Another of Joe’s pups is owned by Jack Dove, of Kent, Washington. She goes for the milk cows each morning and evening. It’s a mile to the back side of Jack’s pasture, and she has been making the trip alone since she was just a few months old.

Jim Bob and I have sold Joe’s pups into just about every cattle state in the nation. All of them carried a money back guarantee and not one has ever been returned as unsatisfactory, although we have had to replace a few pups by other sires.

But it’s not just because Joe is an outstanding sire of cowdogs that I think so highly of him. There are other sires that are probably as good — Tom Stodghill’s Bozo and Bodhard; Ernest Hestands’ Solomon, to name three. Those dogs are top sires in any company.

There are better working dogs than Joe, too. Bob Bain has a pup named Amigo that is a more vicious heeler; he has been replacing two cowboys since he was nine months old. Our own jumion stud, Heeler, works cattle as quietly and efficiently as a border collie works sheep; he’s going to be a better worker than Joe.

No, the thing that rates Joe ace-high with me is his savvy. he always seems to know instinctively to do the right thing at the right time. Like the first time we took him wild hog hunting.

The river bottom near Rural Shade is full of wild hogs that are descended from domestic breeds. Most of the time they stay in the bottom and live on acorns and roots, but in the late summer they sometimes raid the cornfields on the edge of the bottom.

The summer Joe was two years old, the wild hogs were particularly destructive. Their cornfield raiding got so bad that Bob, Ellis, and I decided to catch us some hogs. Ellis had a pair of hounds, Happy and Blue, that were experienced hogdogs. I took Joe along just to see what he would do.

We were walking through bloodweeds neck deep, when the hounds jumped a drove of hogs. Joe had been following us — probably wondering where the cows were — but when Happy opened up, Joe went right to him.

A couple of minutes later we heard a hog-dog fight that was a whang-dilly! When we got through the weeks, the scrap was all over. The hounds were standing by, baying, and Joe was sitting on the ground with his teeth fastened in the ear of a young boar. He had never caught anything before. I don’t know how he knew he was supposed to catch the hog — he just knew. That’s the kind of dog he is.

Joe is a battle-scared old veteran now. His muzzle is getting gray, and it tugs at your heart a little to see him growing old. He isn’t as active as he used to be and one front leg is getting a little stiff. I write this from an air base in Labrador, but my wife, who loves Joe even more than I do, feeds and spoils him. Sometimes, Jim Bob Ivey or Sidney Westbrook work him a bit to keep him limbered up. He’s slowed down, sure, but he still has that keen instinct for doing the right thing at the right time.
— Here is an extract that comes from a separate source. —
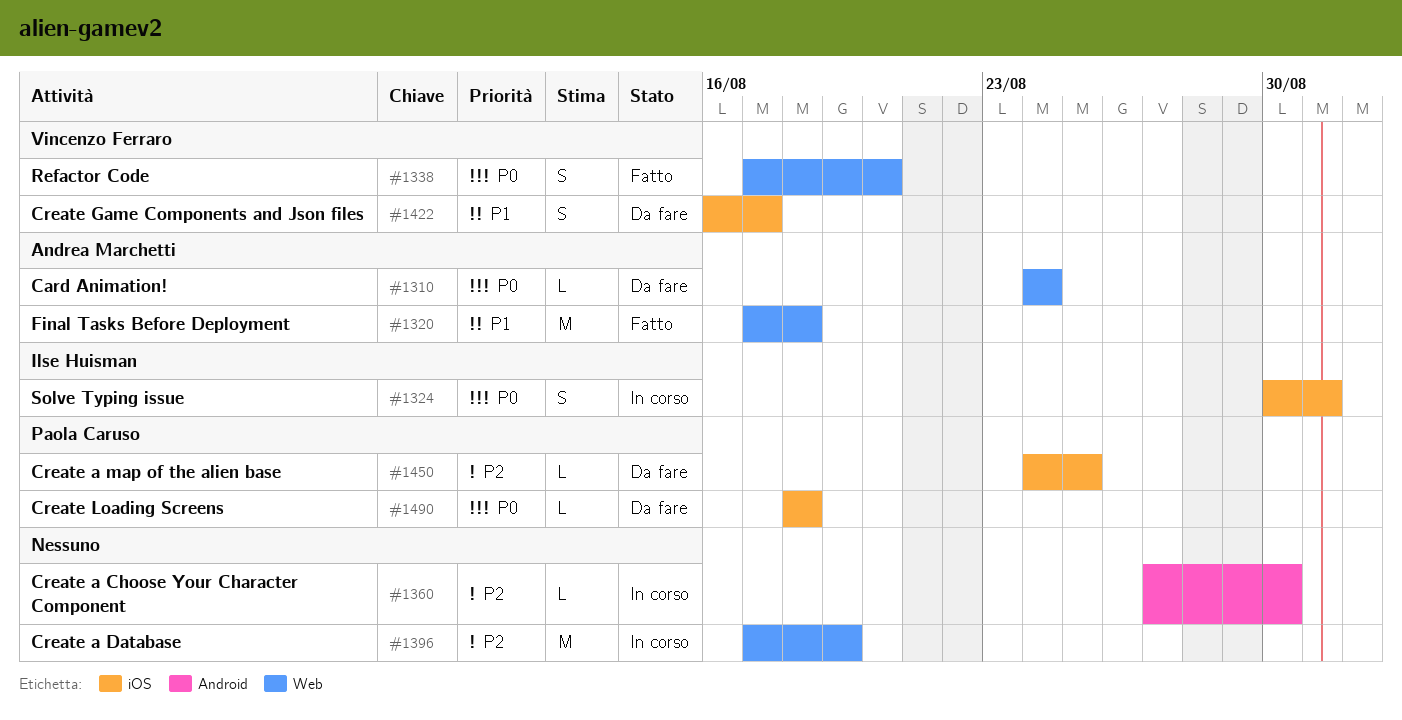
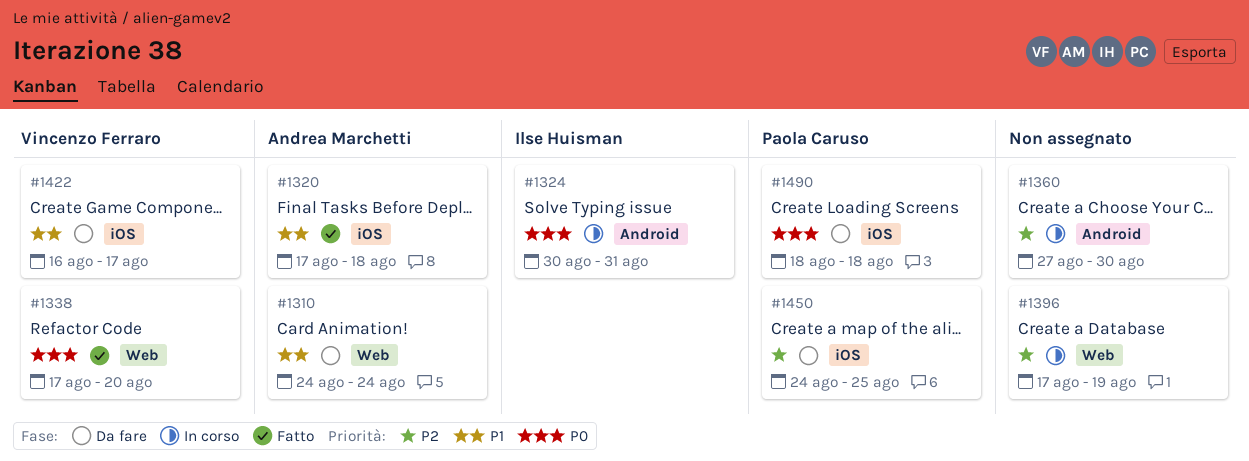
#1310, priority: P0 -> P1
#1320, label: Web -> iOS
#1324, label: iOS -> Android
On October 14, 1953, my two small boys, Bruce and Kent, were playing in the pasture. Joe was lying nearby, watching them. A horse wandered near. He had been mean dispositioned as a stallion, but had seemed gentle since he had been gelded, so my wife didn’t drive him away.

The horse looked at the boys a second or two, then backed his ears and charged. My wife ran to head him off, but she was too far away to reach him in time. Joe took off at the same instant and, lame leg and all, turned that horse just before he reached the boys.


I’ve raised and trained many a cowdog since the day I saw Pepper Joe for the first time. I intend to raise plenty more. But there’ll always be a special place in my heart for one. Pepper Joe will always be my Brag Dog.”